Übungstext ▸
━━━
Interview mit panorama-Autor Volker STEINHOFF

 

Im folgendem Interview gibt der panorama - Autor Volker STEINHOFF Auskunft über den Bericht  Chaos im Jobcenter - Gefrustete Mitarbeiter, wütende Arbeitslose, der am 6.Dezember 2007, also knapp drei Jahre nach Einführung von "Hartz IV" über den Bildschirm lief.


ansTageslicht.de: Wie sind Sie auf die Geschichte gekommen

V. STEINHOFF: Wir hatten eine Titelgeschichte zur Arbeitswelt für den 03.01.08 geplant.Im Rahmen der Recherche stießen wir auf den Aspekt der Fehlkonstruktion.Aufgrund des Amtsantritts von Arbeitsminister Olaf Scholz (SPD, inzwischen Bürgermeister von Hamburg) haben wir den Aspekt zum Beitrag gemacht und vorgezogen.

ansTageslicht.de: Wurde das Thema zuvor von anderen Medien aufgegriffen

V. STEINHOFF: Meines Wissens nach so nicht.

ansTageslicht.de: Haben sich eventuell Betroffene selbst bei Ihnen gemeldet?

V. STEINHOFF: Nein, die Recherche ging zunächst von uns aus.

ansTageslicht.de: Wie liefen die Recherchen im Vorfeld ab? Nach welchen Informationen haben Sie gesucht und wie haben Sie die letztendlich bekommen?

V. STEINHOFF: Die Recherchen waren sehr umfangreich und beliefen sich zeitlich auf 10 Wochen. Allerdings würde das Aufzählen aller Einzelheiten den Rahmen sprengen.

ansTageslicht.de: Wie liefen die Recherchen im Zusammenhang mit den ARGEN ab? Wie auskunftsfreudig waren die betreffenden Jobcenter

V. STEINHOFF: Sie waren erstaunlich auskunftsfreudig - wohl, weil der Unmut auch dort sehr groß ist

ansTageslicht.de: Sind Sie im Zuge dessen auf Barrieren gestoßen? Wurden Informationen verweigert?

V. STEINHOFF: Ja: Scholz!

ansTageslicht.de: Gab es Informanten innerhalb der ARGEN, die über die Ursachen von falschen Bescheiden gesprochen haben?

V. STEINHOFF: Ja, hauptsächlich diejenigen, die auch im Beitrag gezeigt worden sind.

ansTageslicht.de: Gab es öffentliche Reaktionen auf Ihren Bericht? Wenn ja, welcher Art?

V. STEINHOFF: Es gab viele Reaktionen in Foren von Arbeitslosen und Arge-Mitarbeitern und auch im Forum von Panorama.
━━━
Gesammelte Daten:
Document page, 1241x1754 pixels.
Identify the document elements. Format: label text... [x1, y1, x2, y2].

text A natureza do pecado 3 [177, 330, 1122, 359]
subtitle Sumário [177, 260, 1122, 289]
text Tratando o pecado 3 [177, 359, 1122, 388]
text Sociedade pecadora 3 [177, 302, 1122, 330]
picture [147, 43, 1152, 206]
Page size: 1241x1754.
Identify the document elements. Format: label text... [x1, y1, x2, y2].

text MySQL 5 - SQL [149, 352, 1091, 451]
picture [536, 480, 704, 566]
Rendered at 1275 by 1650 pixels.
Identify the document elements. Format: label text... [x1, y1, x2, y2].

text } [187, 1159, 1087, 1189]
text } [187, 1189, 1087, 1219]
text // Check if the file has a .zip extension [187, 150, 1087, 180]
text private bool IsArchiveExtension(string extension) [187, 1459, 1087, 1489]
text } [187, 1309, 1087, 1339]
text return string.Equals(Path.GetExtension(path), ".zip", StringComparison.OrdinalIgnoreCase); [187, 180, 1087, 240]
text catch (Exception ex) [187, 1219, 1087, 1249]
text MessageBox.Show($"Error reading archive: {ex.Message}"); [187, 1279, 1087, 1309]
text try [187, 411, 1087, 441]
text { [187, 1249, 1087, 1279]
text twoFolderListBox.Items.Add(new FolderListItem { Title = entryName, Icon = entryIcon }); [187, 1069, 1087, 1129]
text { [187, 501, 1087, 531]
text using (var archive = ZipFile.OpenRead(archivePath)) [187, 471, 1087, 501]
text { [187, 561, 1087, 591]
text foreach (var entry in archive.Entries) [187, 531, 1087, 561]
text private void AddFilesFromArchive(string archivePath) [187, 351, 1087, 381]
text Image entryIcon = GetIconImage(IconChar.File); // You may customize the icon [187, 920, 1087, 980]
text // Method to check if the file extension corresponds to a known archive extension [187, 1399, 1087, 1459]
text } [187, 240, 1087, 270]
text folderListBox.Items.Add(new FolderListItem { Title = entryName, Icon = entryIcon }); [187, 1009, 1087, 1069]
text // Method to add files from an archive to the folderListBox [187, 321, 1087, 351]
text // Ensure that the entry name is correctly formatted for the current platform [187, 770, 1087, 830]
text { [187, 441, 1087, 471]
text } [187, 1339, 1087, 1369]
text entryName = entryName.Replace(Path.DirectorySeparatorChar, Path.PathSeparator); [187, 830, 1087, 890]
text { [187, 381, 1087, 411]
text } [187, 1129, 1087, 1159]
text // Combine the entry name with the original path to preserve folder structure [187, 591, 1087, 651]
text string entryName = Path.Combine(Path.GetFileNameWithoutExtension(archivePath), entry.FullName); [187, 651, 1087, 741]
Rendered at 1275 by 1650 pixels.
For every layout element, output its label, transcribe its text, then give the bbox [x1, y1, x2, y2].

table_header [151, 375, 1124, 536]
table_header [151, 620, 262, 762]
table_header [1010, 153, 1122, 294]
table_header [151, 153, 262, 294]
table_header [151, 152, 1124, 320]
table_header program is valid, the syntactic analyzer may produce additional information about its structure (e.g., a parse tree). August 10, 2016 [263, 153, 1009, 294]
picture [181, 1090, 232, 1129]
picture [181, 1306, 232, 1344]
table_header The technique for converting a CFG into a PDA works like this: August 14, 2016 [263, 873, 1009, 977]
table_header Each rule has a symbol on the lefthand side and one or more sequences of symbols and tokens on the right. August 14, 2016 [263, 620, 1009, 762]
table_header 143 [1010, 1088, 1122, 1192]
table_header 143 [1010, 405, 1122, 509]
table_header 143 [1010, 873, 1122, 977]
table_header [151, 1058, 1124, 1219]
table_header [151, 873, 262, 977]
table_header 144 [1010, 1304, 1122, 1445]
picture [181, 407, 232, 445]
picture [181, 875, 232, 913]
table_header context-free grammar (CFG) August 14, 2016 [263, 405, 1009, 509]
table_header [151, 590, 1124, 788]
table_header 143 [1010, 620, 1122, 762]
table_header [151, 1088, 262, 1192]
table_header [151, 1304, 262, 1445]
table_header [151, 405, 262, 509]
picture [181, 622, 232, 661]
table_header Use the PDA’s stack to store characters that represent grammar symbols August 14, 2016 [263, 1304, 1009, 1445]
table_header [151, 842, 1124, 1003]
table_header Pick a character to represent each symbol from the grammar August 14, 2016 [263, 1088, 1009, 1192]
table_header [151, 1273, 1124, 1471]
━━━
Aufgabenstellung ▸
Beantworte anhand des Interviews mit Volker Steinhoff diese drei Fragen:
1. Für welches Datum war die Titelgeschichte zur Arbeitswelt geplant?
2. Wie viele Wochen nahmen die Recherchen in Anspruch?
3. Wo gab es Reaktionen auf den Bericht?

Schriftliche Antwort ▸
1. Für den 03.01.08.
2. Zehn Wochen.
3. In Foren von Arbeitslosen und Arge-Mitarbeitern sowie im Forum von Panorama.